The country's six main mortgage providers - AIB and its EBS subsidiary, Bank of Ireland, Ulster Bank, Permanent TSB and KBC Bank Ireland - have set aside €1.1 billion of provisions to date to cover redress and compensation, expected regulatory fines, and other costs linked to the State's biggest financial overcharging fiasco.

The six lenders make up 98 per cent of all impacted customers in the State.

"The scale of lenders' tracker mortgage failings was industry-wide, causing immense distress and damage to affected customers and their families," said Derville Rowland, director general of financial conduct at the Central Bank, adding that regulator, which fined Permanent TSB €21 million earlier this year for its tracker failings, is continuing enforcement cases against the other five lenders.

Many of the affected customers moved from tracker mortgages to fix-rate loans for a period between 2006 and 2008 to avoid uncertainty over monthly payments as the ECB was increasing its rates.

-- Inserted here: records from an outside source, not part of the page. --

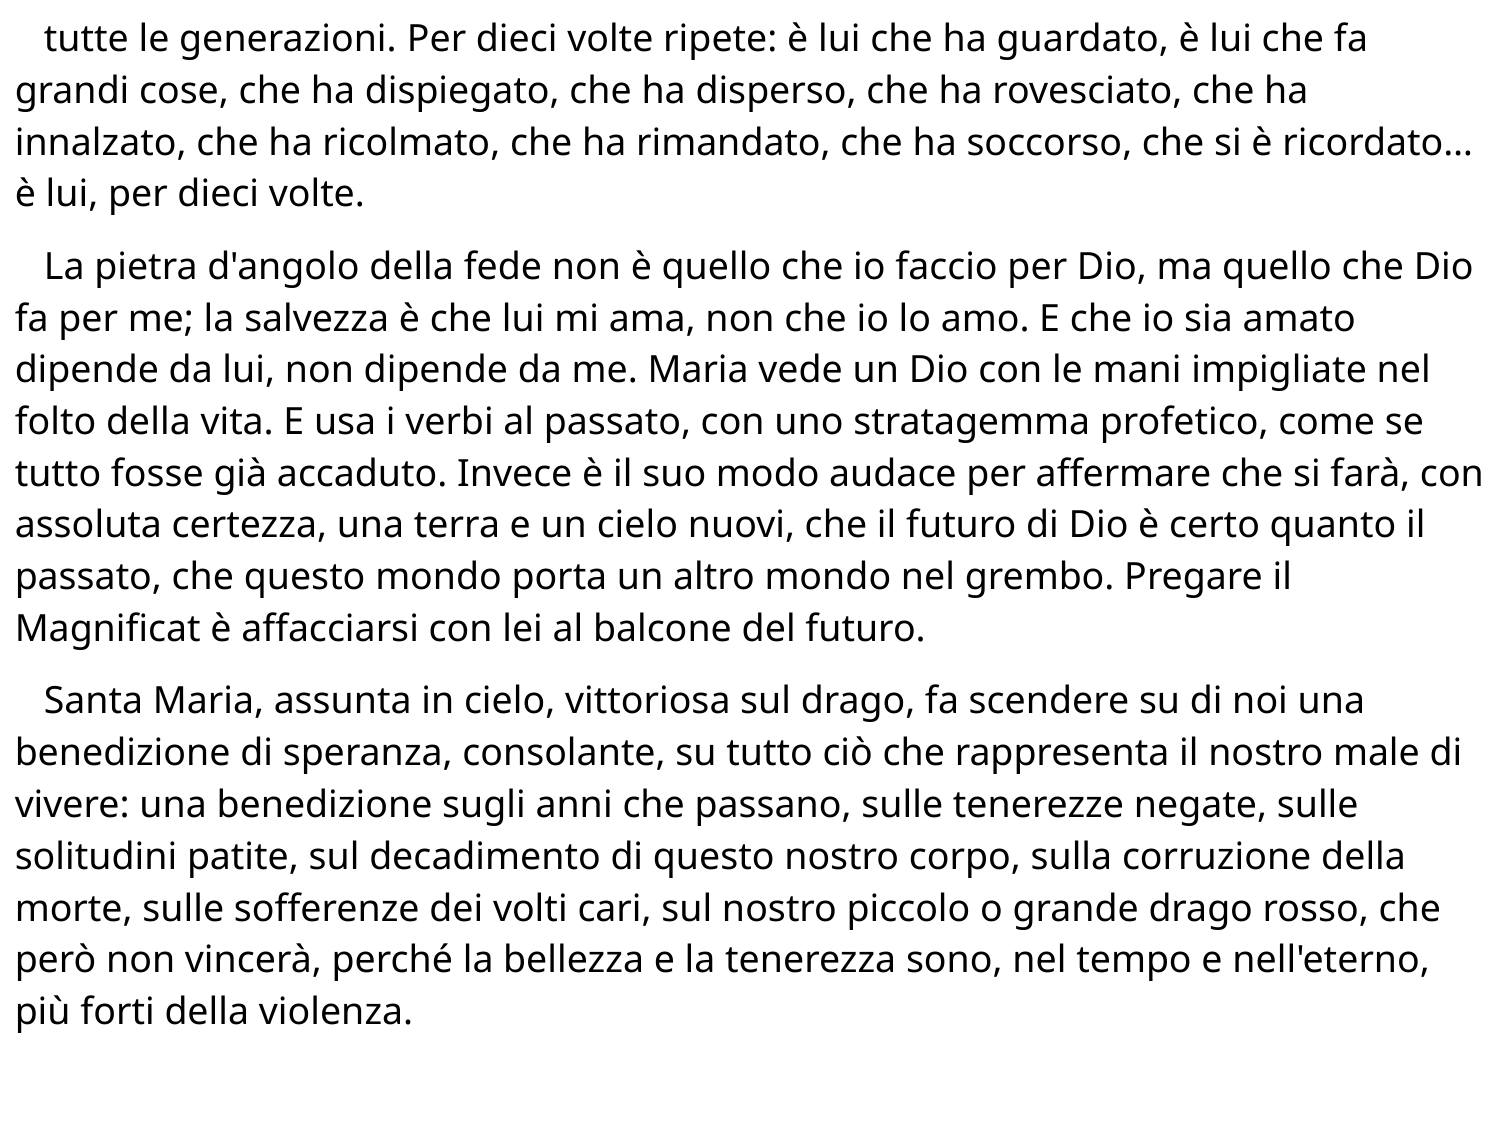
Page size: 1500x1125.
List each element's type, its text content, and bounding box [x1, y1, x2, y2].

text_box tutte le generazioni. Per dieci volte ripete: è lui che ha guardato, è lui che fa grandi cose, che ha dispiegato, che ha disperso, che ha rovesciato, che ha innalzato, che ha ricolmato, che ha rimandato, che ha soccorso, che si è ricordato…è lui, per dieci volte. La pietra d'angolo della fede non è quello che io faccio per Dio, ma quello che Dio fa per me; la salvezza è che lui mi ama, non che io lo amo. E che io sia amato dipende da lui, non dipende da me. Maria vede un Dio con le mani impigliate nel folto della vita. E usa i verbi al passato, con uno stratagemma profetico, come se tutto fosse già accaduto. Invece è il suo modo audace per affermare che si farà, con assoluta certezza, una terra e un cielo nuovi, che il futuro di Dio è certo quanto il passato, che questo mondo porta un altro mondo nel grembo. Pregare il Magnificat è affacciarsi con lei al balcone del futuro. Santa Maria, assunta in cielo, vittoriosa sul drago, fa scendere su di noi una benedizione di speranza, consolante, su tutto ciò che rappresenta il nostro male di vivere: una benedizione sugli anni che passano, sulle tenerezze negate, sulle solitudini patite, sul decadimento di questo nostro corpo, sulla corruzione della morte, sulle sofferenze dei volti cari, sul nostro piccolo o grande drago rosso, che però non vincerà, perché la bellezza e la tenerezza sono, nel tempo e nell'eterno, più forti della violenza. [0, 0, 1500, 1040]
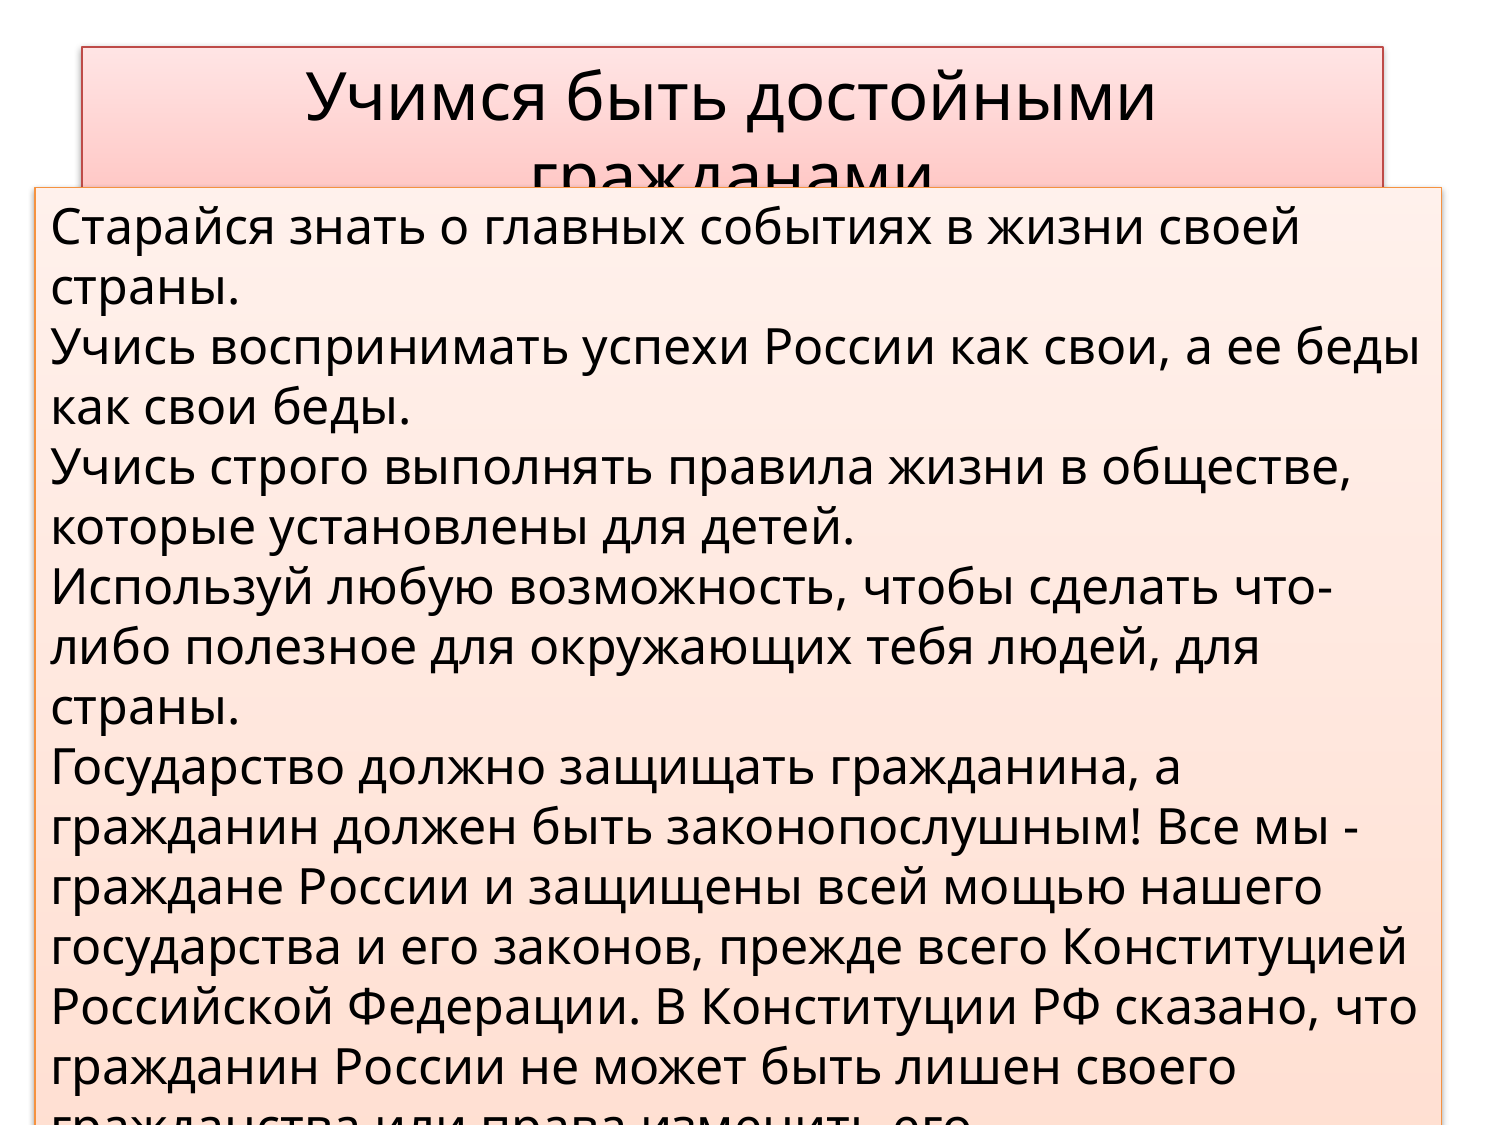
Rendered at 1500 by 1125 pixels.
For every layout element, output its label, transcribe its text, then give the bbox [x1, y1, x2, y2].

text_box Учимся быть достойными гражданами [81, 46, 1384, 185]
text_box Старайся знать о главных событиях в жизни своей страны. Учись воспринимать успехи России как свои, а ее беды как свои беды. Учись строго выполнять правила жизни в обществе, которые установ­лены для детей. Используй любую возможность, чтобы сделать что-либо полезное для окружающих тебя людей, для страны. Государство должно защищать гражданина, а гражданин дол­жен быть законопослушным! Все мы - граждане России и защище­ны всей мощью нашего государства и его законов, прежде всего Конституцией Российской Федерации. В Конституции РФ сказано, что гражданин России не может быть лишен своего гражданства или права изменить его. [34, 187, 1442, 1125]
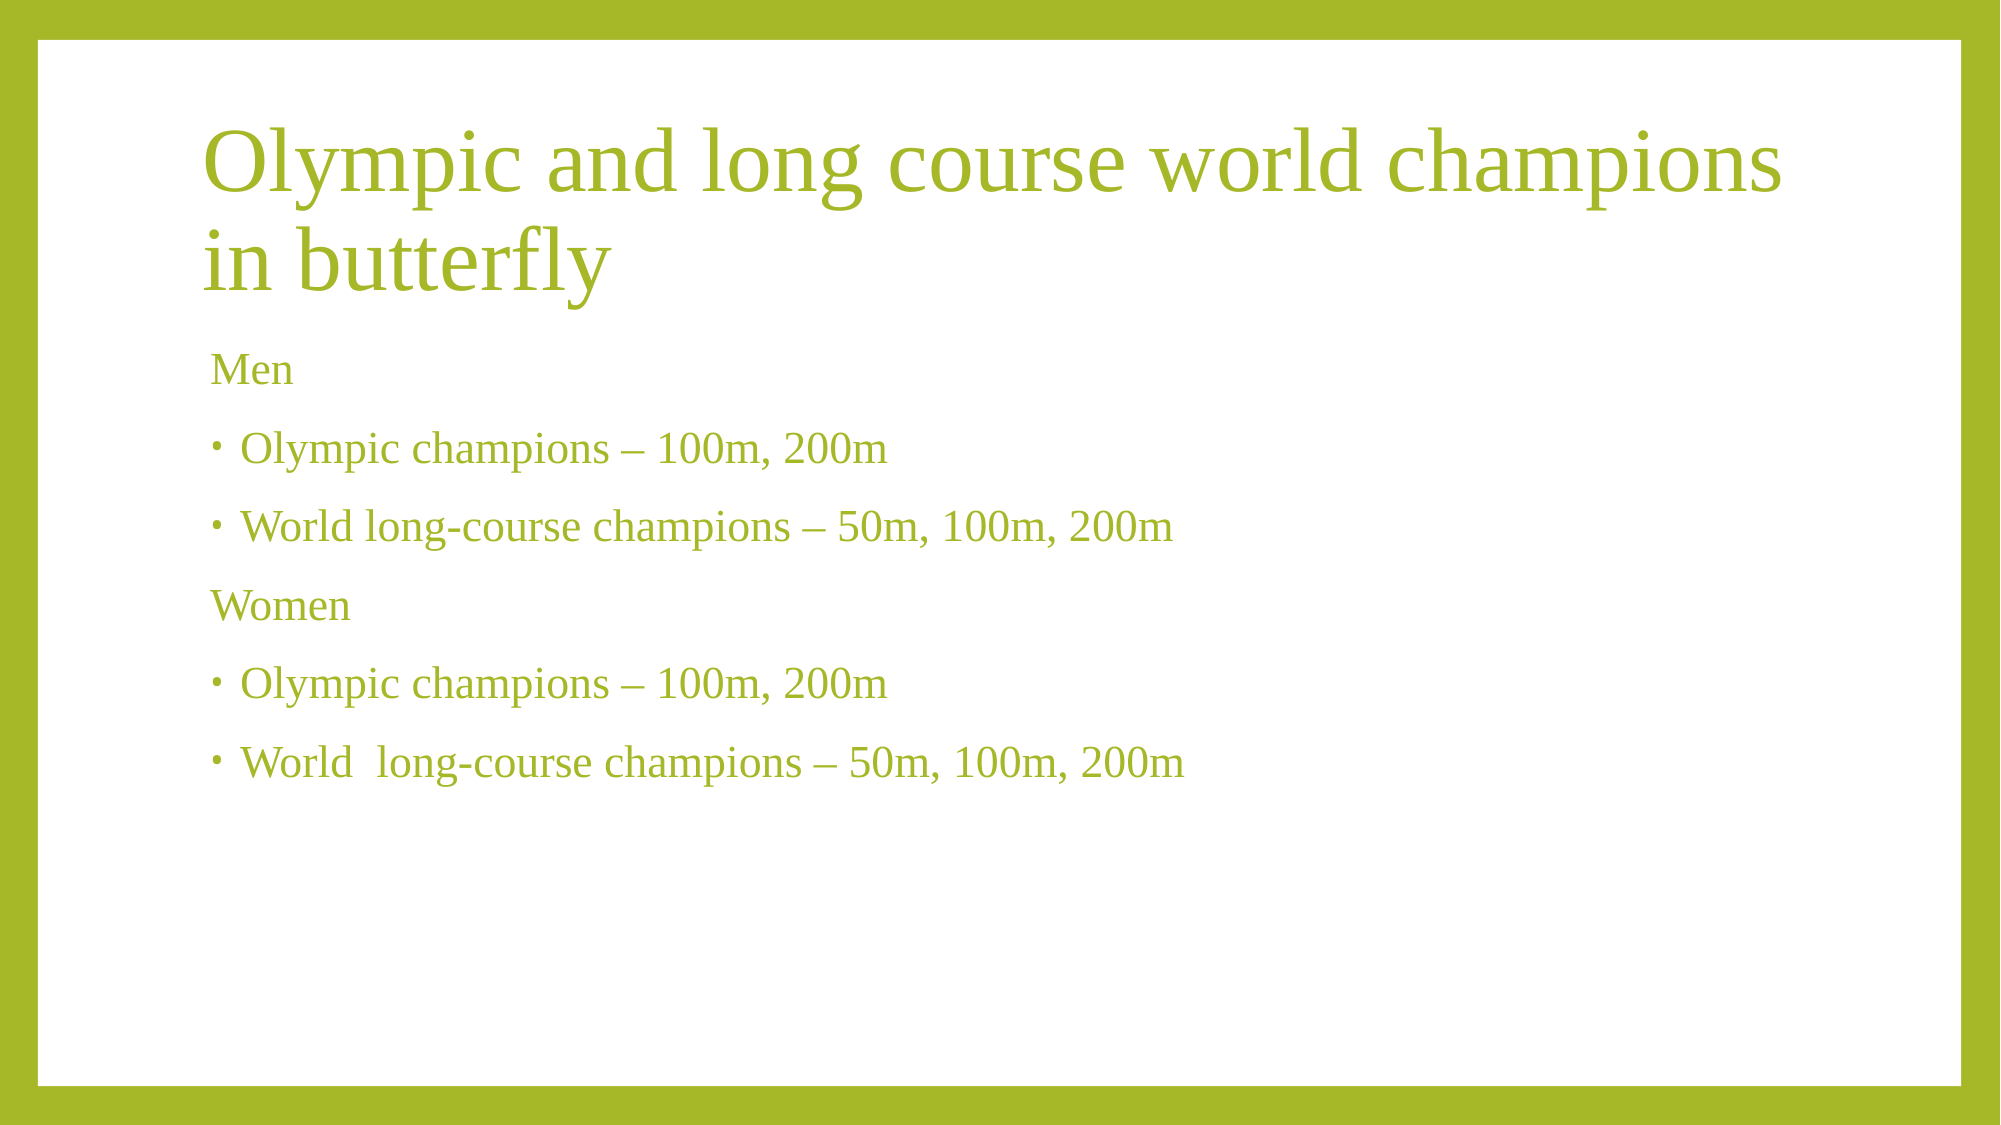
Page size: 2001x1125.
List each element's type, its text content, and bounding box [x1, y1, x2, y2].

title Olympic and long course world champions in butterfly [187, 99, 1808, 323]
list Men Olympic champions – 100m, 200m World long-course champions – 50m, 100m, 200m Women Olympic champions – 100m, 200m World long-course champions – 50m, 100m, 200m [187, 337, 1808, 1000]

They were refused their right to return to a tracker loan as banks stopped offering these products during the financial crisis.

The number of private dwelling homes that were deemed to have been lost as a result of the tracker scandal was 99 as of the end of May, up from 71 a little over a year earlier. Identified buy-to-let cases where properties were lost rose to 216 from 142 over the period.

Compensation

An average of €194,000 of refunds and compensation was paid to owner-occupiers who lost their homes. Buy-to-let borrowers who lost their properties received an average of €162,000. It resulted in total of €54.2 million being paid out to these two categories.

“I'm crystal clear that those who need the most sympathetic treatment are those citizens who have gone through the utter trauma of losing a family home,” Minster for Finance Paschal Donohoe told reporters on Tuesday, adding that the Central Bank report “is a searing insight into the misery that was caused to mortgage holders and their families because of the way they were treated by the banks”.

About 1,200 individuals caught up in the wider crisis received more than €100,000 in redress and compensation. However, some 57 per cent received less than €10,000, according to the report, which the Central Bank hopes will draw a line under the issue after it directed the country’s lenders in late 2015 search their loan books for cases of overcharging.

The total of 40,100 tracker cases includes 5,100 Bank of Ireland and about 2,000 Permanent TSB accounts that were dealt with before the Central Bank ordered the examination.

The Central Bank said that its challenging of the banks over the past few years resulted in the banks acknowledging 20,000 of the impacted cases.

To date, 3,300 customers have appealed the compensation they were offered, with more than half of the 1,800 cases that have been adjudicated resulting in borrowers receiving more money. A total of €7 million of additional compensation was awarded in these cases.

About a fifth of affected customers are still within the time period for making appeals if they so wish, the Central Bank said.

“The tracker mortgage scandal represents a shameful chapter in Irish banking which caused great distress and financial damage to many bank customers,” said Brian Hayes, chief executive of the Banking & Payments Federation Ireland (BPFI). “Rebuilding trust and reputation in Ireland’s banking sector is a challenge that the industry fully recognises. We are determined to fix the problems.”